要提防孙瘸子那边可能使出的阴招,比如在换药时做手脚,或者煽动情绪。
压力像无形的蛛网,从四面八方笼罩过来。但他心中那点由理性知识构筑的底气,却也在缓慢生长。赵铁柱目前的状态,符合清创缝合后正常恢复的轨迹。只要不出现严重的并发症,时间会站在他这一边。
晌午过后,颜白再次为赵铁柱检查伤口。红肿似乎消退了一点点,渗出液更少。赵铁柱的精神比清晨时好了一些,甚至能喝下小半碗稀薄的粟米粥。潘折脸上的紧张也缓和了些,看向颜白的眼神里,除了最初的惊疑,多了一丝不易察觉的信赖。
然而,棚内的气氛却更加微妙。孙瘸子那边的学徒,一个尖嘴猴腮的年轻人,故意从棚子另一头晃过来,在距离赵铁柱铺位不远的地方停下,跟另一个伤兵大声说着什么。

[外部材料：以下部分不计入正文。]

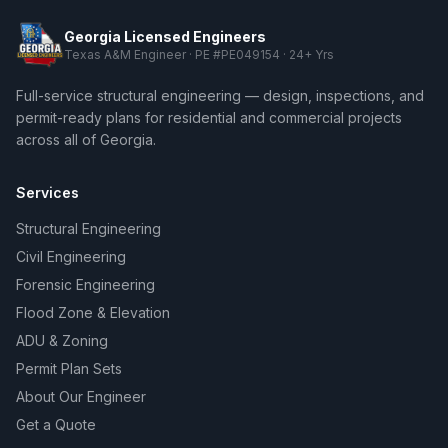
Georgia Licensed Engineers
Texas A&M Engineer · PE #PE049154 · 24+ Yrs
Full-service structural engineering — design, inspections, and
permit-ready plans for residential and commercial projects
across all of Georgia.
Services
Structural Engineering
Civil Engineering
Forensic Engineering
Flood Zone & Elevation
ADU & Zoning
Permit Plan Sets
About Our Engineer
Get a Quote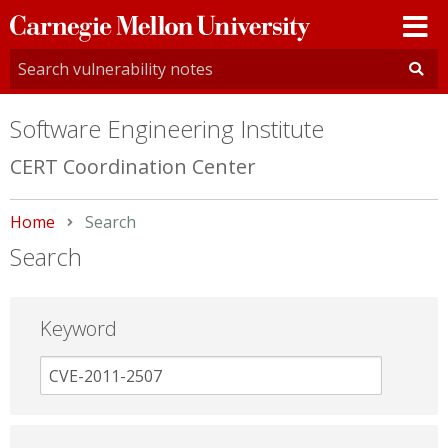
Carnegie
Mellon
University
Software Engineering Institute
CERT Coordination Center
Home
Current:
Search
Search
Keyword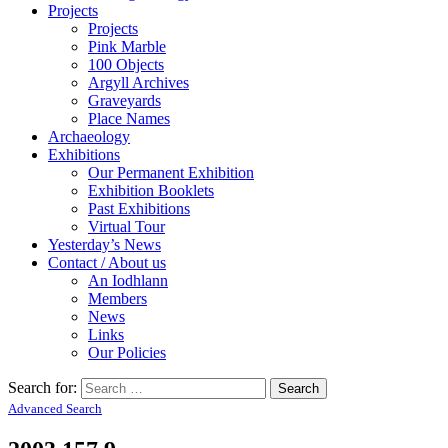
Projects
Projects
Pink Marble
100 Objects
Argyll Archives
Graveyards
Place Names
Archaeology
Exhibitions
Our Permanent Exhibition
Exhibition Booklets
Past Exhibitions
Virtual Tour
Yesterday’s News
Contact / About us
An Iodhlann
Members
News
Links
Our Policies
Search for:
Advanced Search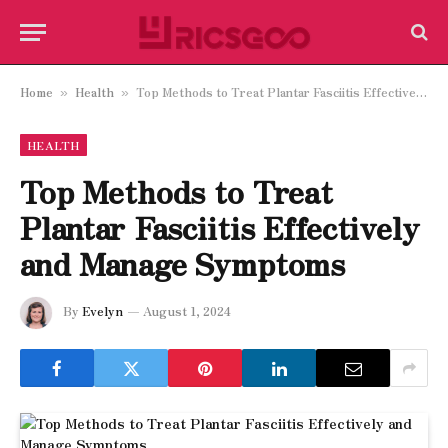
Home
Health
Top Methods to Treat Plantar Fasciitis Effectively and Manage Symptoms
»
»
HEALTH
Top Methods to Treat
Plantar Fasciitis Effectively
and Manage Symptoms
By
Evelyn
August 1, 2024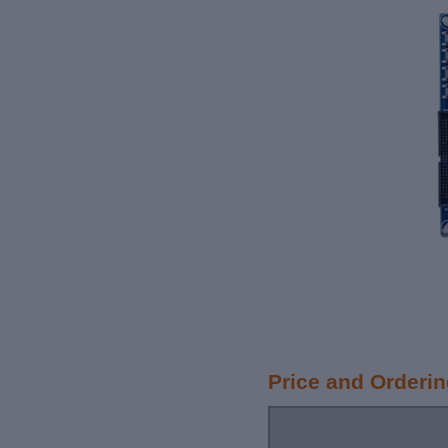
Price and Orderi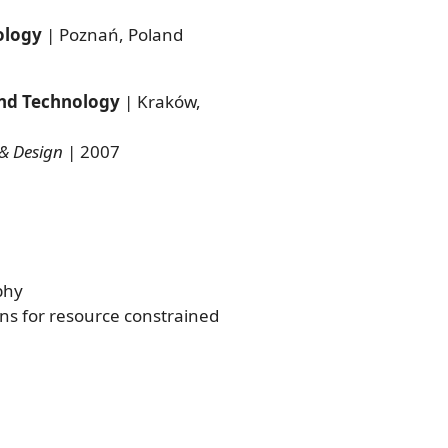
ology
| Poznań, Poland
and Technology
| Kraków,
& Design
| 2007
phy
s for resource constrained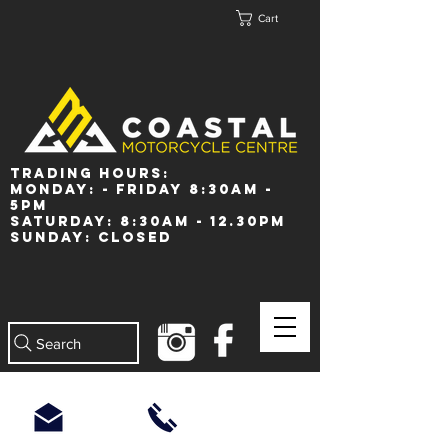
Cart
Trading Hours:
Monday: - Friday 8:30am -
5pm
Saturday: 8:30am - 12.30pm
Sunday: Closed
Search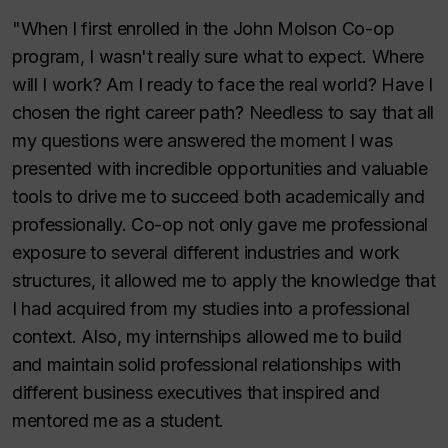
"When I first enrolled in the John Molson Co-op
program, I wasn't really sure what to expect. Where
will I work? Am I ready to face the real world? Have I
chosen the right career path? Needless to say that all
my questions were answered the moment I was
presented with incredible opportunities and valuable
tools to drive me to succeed both academically and
professionally. Co-op not only gave me professional
exposure to several different industries and work
structures, it allowed me to apply the knowledge that
I had acquired from my studies into a professional
context. Also, my internships allowed me to build
and maintain solid professional relationships with
different business executives that inspired and
mentored me as a student.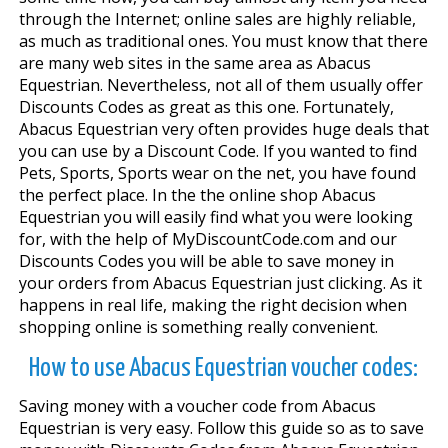
through the Internet; online sales are highly reliable,
as much as traditional ones. You must know that there
are many web sites in the same area as Abacus
Equestrian. Nevertheless, not all of them usually offer
Discounts Codes as great as this one. Fortunately,
Abacus Equestrian very often provides huge deals that
you can use by a Discount Code. If you wanted to find
Pets, Sports, Sports wear on the net, you have found
the perfect place. In the the online shop Abacus
Equestrian you will easily find what you were looking
for, with the help of MyDiscountCode.com and our
Discounts Codes you will be able to save money in
your orders from Abacus Equestrian just clicking. As it
happens in real life, making the right decision when
shopping online is something really convenient.
How to use Abacus Equestrian voucher codes:
Saving money with a voucher code from Abacus
Equestrian is very easy. Follow this guide so as to save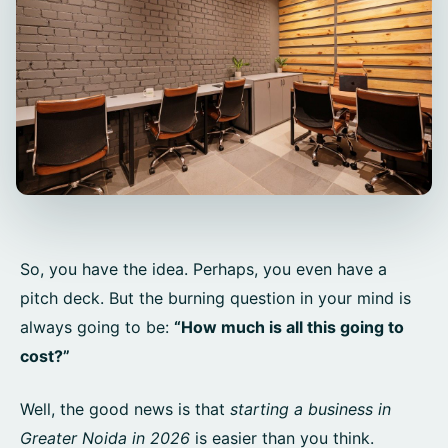
So, you have the idea. Perhaps, you even have a
pitch deck. But the burning question in your mind is
always going to be:
“How much is all this going to
cost?”
Well, the good news is that
starting a business in
Greater Noida in 2026
is easier than you think.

“……咱们营里啊,现在可是出了能人,能把人当破衣裳缝!”尖嘴学徒的声音又尖又利,带着夸张的嘲讽,“就是不知道,这缝起来的肉,里头的烂没烂,臭没臭?别到时候外表看着光溜,里头都生了蛆!”
他的话引得附近几个伤兵发出低低的笑声,眼神却不由自主地瞟向赵铁柱的腹部。
潘折气得脸色发白,握紧了拳头。赵铁柱也听到了,呼吸急促起来。
颜白抬起眼,目光平静地扫过那个尖嘴学徒。那学徒接触到他的视线,下意识地缩了缩脖子,但随即又挺起胸膛,故作强硬地瞪回来。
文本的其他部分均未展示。